What were the important findings?
- Median ATRS scores significantly improved over time in both groups at the 3, 6 and 12 month follow-up time periods (p<0.001), however there was no significant difference in ATRS scores between the surgical and non-surgical groups at any time point (p>0.05).
- Physical activity levels at 12 months post-operation, measured using the PAS questionnaire, were not significantly different from baseline in both the surgical group (p=0.78) and the non-surgical group (p=0.23).
- The activities of daily living (ADL) and sport and recreation subscores of the FAOS significantly improved over time between all time frames (p<0.05), except for the ADL subscore between 6 and 12 months in the surgical group (p=0.10). There were no significant between-group differences in median FAOS ADL and sport and recreation subscores at 3 months (p=0.42 and p=0.24, respectively).
- The quality of life (QOL) subscore of the FAOS significantly improved over time in both groups between all time frames (p<0.001). There were no significant between-group differences in median FAOS QOL subscores at 3 months (p=0.10).
- Compared to baseline, quality of life measured by the EQ-5D was significantly decreased at 12 months in both the surgical and non-surgical groups (both p=0.03), however there was no significant difference between groups at this time point (p=0.30).
- Except for concentric and eccentric power at 6 months, limb symmetry index (LSI) values were higher in the surgical group compared to the non-surgical group at all time points. However all of these differences, except for hopping and the drop counter-movement jump test at 12 months (p<0.05), were not considered statistically significant (p>0.05).
- 0 patients in the surgical group and 5 patients in the non-surgical group (10%) suffered a re-rupture (between 5 and 12 weeks post-injury) (p=0.06), although 1 patient in the surgical group suffered a partial re-rupture. Following subsequent surgery on those with re-ruptures, there was no significant difference in all functional test scores between those who suffered from a re-rupture and those who did not at 6 and 12 months (p>0.05), except for the heel-rise height at 6 months (p=0.011).
- 1 patient (2%) in the surgical group and 2 patients (4%) in the non-surgical group suffered a deep vein thrombosis. A superficial wound infection occurred in 12% of the patients in the surgical group (6 patients) and a persistent partial sural nerve disturbance occurred in 1 patient from the surgical group.

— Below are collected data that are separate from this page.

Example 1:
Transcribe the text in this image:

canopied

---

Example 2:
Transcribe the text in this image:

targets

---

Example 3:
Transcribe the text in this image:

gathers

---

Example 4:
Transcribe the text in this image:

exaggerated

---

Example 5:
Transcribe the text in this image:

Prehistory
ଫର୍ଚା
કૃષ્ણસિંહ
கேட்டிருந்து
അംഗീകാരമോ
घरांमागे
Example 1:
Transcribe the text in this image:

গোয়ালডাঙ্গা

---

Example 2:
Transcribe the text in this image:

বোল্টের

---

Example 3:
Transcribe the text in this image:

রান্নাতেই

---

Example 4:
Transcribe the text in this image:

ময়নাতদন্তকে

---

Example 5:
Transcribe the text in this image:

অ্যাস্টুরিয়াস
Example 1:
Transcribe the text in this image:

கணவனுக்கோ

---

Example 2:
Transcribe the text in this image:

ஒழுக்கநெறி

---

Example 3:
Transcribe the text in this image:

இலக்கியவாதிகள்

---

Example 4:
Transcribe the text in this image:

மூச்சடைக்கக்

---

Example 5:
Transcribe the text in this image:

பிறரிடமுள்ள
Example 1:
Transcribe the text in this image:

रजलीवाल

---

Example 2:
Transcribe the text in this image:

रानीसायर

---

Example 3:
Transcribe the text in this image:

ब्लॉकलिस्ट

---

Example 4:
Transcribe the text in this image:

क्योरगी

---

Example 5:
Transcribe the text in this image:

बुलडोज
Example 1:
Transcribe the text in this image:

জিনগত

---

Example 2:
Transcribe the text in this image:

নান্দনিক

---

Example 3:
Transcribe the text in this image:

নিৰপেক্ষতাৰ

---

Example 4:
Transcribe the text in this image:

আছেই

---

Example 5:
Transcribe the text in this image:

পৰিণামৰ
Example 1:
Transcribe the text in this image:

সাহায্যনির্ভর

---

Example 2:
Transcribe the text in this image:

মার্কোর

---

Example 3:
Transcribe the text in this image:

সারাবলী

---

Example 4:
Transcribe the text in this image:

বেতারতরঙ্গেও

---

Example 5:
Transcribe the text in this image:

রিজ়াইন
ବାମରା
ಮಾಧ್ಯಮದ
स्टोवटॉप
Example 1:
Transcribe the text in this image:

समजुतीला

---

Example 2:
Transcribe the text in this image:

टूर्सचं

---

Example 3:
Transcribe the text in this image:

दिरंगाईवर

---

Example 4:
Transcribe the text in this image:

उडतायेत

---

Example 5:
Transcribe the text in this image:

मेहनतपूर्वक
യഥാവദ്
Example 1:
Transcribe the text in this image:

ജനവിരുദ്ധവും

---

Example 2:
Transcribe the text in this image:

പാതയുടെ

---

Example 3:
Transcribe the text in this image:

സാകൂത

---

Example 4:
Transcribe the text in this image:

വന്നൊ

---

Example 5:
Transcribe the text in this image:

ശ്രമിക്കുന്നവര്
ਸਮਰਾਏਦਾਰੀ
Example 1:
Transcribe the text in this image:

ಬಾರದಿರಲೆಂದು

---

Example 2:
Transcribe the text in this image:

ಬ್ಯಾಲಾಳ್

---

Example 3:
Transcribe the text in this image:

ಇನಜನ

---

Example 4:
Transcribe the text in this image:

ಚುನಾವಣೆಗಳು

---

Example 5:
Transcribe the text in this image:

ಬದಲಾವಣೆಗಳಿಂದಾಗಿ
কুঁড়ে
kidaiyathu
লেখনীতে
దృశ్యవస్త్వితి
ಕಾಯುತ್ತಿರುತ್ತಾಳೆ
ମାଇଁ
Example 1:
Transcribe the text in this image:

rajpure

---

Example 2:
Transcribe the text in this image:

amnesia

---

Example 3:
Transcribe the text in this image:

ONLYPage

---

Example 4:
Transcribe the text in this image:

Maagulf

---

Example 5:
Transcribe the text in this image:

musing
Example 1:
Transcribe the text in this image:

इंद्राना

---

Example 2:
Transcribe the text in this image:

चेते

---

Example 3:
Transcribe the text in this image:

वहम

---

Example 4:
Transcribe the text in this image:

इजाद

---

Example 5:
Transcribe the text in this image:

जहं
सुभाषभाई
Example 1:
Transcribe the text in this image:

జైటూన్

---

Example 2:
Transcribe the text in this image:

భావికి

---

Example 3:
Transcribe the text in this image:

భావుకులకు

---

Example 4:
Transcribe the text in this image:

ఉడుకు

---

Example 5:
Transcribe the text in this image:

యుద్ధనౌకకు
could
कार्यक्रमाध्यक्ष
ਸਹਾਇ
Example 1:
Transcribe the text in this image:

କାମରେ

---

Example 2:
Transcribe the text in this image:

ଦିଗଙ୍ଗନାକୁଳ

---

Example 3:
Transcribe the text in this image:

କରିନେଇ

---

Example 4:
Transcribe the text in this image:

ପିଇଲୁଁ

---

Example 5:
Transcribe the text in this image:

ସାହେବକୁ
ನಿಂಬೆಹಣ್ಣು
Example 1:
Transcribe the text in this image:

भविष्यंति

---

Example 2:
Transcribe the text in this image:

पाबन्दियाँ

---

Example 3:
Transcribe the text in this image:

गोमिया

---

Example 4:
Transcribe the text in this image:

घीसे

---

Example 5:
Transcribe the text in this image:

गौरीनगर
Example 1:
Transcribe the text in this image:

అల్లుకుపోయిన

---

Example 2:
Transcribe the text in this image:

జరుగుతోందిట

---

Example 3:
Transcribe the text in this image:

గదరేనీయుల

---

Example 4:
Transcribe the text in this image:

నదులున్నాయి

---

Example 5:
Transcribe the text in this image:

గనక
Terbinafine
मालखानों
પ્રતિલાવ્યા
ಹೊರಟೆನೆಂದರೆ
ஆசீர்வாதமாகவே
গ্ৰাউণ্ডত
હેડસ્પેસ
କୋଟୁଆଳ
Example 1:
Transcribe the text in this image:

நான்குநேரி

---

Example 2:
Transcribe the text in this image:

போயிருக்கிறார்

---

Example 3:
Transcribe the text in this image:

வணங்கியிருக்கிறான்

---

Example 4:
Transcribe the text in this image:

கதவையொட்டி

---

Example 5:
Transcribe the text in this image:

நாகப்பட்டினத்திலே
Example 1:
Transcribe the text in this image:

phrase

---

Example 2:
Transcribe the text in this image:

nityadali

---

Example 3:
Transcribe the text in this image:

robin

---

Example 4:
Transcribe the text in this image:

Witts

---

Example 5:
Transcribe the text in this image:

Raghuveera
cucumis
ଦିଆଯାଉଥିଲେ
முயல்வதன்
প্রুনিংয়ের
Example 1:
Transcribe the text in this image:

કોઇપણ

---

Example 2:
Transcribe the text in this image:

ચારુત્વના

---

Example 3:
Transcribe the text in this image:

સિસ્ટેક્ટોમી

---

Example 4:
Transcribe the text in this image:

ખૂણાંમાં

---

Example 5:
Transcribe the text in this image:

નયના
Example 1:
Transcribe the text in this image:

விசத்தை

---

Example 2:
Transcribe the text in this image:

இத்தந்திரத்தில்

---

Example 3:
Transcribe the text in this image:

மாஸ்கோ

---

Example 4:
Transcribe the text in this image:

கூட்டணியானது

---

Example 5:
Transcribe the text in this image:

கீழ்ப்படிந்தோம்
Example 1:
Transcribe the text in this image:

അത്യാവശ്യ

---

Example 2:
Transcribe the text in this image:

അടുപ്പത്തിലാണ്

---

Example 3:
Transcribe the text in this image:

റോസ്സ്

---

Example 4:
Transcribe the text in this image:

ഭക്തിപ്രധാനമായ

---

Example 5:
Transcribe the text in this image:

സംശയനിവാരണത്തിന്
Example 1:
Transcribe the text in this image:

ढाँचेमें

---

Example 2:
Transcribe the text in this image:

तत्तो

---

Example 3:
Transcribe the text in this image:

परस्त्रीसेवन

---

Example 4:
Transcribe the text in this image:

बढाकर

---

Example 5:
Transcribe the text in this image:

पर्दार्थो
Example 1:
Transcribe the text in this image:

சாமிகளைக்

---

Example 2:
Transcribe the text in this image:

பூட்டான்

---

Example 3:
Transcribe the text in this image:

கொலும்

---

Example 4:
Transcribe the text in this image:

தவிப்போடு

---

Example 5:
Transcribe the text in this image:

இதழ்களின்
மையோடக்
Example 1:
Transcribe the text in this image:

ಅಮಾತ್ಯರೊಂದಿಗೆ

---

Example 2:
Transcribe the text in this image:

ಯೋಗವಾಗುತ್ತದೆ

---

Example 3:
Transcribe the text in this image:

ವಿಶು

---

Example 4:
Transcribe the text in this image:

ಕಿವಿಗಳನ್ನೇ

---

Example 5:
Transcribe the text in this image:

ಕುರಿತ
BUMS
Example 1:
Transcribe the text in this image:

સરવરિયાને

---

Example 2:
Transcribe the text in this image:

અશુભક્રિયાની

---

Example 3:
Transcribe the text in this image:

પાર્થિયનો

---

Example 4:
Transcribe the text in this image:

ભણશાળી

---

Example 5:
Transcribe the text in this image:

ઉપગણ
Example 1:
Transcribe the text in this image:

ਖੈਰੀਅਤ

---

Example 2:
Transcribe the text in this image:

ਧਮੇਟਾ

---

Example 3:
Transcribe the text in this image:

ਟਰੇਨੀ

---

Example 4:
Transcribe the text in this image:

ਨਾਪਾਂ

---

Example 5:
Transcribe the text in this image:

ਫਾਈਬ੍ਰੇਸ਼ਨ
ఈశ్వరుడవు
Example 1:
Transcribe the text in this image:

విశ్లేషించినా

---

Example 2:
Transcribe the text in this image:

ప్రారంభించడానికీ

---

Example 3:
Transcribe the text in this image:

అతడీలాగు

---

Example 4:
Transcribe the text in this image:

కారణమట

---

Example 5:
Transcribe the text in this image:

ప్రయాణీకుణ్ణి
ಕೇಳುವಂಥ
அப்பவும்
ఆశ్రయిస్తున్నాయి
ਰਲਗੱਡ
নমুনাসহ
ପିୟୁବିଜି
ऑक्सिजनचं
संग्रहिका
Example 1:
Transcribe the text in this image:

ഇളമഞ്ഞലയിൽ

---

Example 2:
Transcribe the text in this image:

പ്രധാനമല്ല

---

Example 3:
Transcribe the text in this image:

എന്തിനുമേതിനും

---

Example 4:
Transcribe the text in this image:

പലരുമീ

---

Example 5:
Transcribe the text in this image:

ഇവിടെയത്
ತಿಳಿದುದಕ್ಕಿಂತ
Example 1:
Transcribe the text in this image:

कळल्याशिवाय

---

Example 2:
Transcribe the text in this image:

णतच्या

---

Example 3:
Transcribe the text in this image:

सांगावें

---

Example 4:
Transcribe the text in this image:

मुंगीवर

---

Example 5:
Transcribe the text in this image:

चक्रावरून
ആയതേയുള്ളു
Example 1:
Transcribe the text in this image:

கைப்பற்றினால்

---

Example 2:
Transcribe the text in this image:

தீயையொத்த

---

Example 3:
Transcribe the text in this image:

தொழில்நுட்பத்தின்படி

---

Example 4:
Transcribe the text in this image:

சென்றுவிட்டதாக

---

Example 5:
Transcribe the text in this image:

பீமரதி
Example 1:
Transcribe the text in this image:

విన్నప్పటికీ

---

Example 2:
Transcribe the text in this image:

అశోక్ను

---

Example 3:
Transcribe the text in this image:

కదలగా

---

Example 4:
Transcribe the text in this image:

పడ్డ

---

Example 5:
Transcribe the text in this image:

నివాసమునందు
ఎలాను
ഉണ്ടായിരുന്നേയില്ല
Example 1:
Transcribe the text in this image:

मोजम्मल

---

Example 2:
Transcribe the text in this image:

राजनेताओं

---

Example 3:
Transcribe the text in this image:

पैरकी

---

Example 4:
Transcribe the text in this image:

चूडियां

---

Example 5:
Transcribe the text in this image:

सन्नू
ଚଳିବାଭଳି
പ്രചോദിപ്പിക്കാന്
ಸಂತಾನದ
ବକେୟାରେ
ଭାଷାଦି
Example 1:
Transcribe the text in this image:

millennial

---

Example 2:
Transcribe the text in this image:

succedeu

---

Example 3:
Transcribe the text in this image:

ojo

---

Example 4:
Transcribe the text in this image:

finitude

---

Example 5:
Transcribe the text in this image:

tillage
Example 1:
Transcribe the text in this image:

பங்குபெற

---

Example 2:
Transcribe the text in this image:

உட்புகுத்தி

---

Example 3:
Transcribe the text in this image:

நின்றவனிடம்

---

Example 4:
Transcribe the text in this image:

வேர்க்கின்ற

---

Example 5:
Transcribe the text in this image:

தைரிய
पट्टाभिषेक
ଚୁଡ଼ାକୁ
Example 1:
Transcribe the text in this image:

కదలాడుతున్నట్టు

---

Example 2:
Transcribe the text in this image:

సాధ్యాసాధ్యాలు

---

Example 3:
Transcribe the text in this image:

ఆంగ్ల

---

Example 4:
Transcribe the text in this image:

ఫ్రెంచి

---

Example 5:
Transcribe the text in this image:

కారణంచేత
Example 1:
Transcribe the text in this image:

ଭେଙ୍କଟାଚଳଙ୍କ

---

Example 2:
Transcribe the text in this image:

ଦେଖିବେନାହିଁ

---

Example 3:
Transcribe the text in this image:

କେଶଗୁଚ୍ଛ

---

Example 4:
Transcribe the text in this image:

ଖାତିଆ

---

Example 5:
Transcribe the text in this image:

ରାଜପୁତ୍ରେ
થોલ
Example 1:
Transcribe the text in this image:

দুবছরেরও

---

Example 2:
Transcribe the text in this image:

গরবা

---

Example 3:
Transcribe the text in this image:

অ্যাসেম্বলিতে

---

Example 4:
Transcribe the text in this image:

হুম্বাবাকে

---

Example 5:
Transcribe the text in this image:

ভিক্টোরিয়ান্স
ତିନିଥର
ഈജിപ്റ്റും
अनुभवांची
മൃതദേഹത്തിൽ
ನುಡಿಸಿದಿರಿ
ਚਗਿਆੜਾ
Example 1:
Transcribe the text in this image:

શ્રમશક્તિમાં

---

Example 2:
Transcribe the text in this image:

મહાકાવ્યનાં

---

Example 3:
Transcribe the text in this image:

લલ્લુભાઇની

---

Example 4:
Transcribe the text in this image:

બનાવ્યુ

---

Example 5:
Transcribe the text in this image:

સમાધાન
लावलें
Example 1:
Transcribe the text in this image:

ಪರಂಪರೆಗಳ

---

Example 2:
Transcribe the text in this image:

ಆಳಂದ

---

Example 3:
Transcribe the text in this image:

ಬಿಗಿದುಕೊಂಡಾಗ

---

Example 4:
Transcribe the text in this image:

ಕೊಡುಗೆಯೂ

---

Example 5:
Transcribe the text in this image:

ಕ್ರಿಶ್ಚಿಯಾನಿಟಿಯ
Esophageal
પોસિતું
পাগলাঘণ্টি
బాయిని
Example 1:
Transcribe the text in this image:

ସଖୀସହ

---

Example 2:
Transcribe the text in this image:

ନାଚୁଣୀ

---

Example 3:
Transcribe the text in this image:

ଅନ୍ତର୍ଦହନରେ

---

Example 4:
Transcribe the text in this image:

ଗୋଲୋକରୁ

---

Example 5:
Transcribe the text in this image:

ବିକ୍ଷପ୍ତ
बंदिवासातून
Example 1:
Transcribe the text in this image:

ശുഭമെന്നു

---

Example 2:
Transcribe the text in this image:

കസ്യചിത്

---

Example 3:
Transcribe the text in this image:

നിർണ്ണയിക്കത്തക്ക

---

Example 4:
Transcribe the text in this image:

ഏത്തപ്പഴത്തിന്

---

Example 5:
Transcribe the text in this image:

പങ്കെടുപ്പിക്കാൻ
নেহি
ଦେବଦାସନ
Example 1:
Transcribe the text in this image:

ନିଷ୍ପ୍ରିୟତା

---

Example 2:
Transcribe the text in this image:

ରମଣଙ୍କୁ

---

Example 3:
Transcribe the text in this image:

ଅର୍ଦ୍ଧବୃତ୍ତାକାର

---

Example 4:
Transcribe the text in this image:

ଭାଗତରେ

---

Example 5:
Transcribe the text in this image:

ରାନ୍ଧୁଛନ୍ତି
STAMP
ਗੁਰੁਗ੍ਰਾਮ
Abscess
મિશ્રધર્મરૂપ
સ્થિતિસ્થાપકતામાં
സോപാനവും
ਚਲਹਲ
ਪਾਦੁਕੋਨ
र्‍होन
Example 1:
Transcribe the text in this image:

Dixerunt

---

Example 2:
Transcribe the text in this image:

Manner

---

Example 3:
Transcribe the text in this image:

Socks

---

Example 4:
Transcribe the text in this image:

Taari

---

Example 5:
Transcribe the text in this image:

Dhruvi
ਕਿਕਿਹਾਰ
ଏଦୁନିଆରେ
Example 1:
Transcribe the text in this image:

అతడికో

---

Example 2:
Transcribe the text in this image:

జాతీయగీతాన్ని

What should I remember most?
Surgical repair of an acute Achilles tendon rupture with early full weight-bearing, range of motion and strength training was not found to be statistically superior to non-surgical treatment with immediate weight-bearing, with respect to function, physical activity levels post-injury, quality of life, and the incidence of re-ruptures. It was also found that for those who suffered a re-rupture and underwent subsequent surgical repair, most functional scores measured at 6 and 12 months were not significantly different than those of patients who did not suffer a re-rupture.
How will this affect the care of my patients?
The results from this study suggest that surgical repair for acute Achilles tendon ruptures with immediate full weight-bearing and range of motion is well tolerated, but is not superior to non-surgical treatment with early weight-bearing. This lack of significance, however, may be attributable to type II error. Therefore, optimal treatment should be specific to the individual and their specific goals. Future research could assess this correlation more accurately by quantitatively measuring the amount of time patients actually spent bearing their weight post-injury, instead of simply encouraging the patients to immediately bear their full weight post-injury.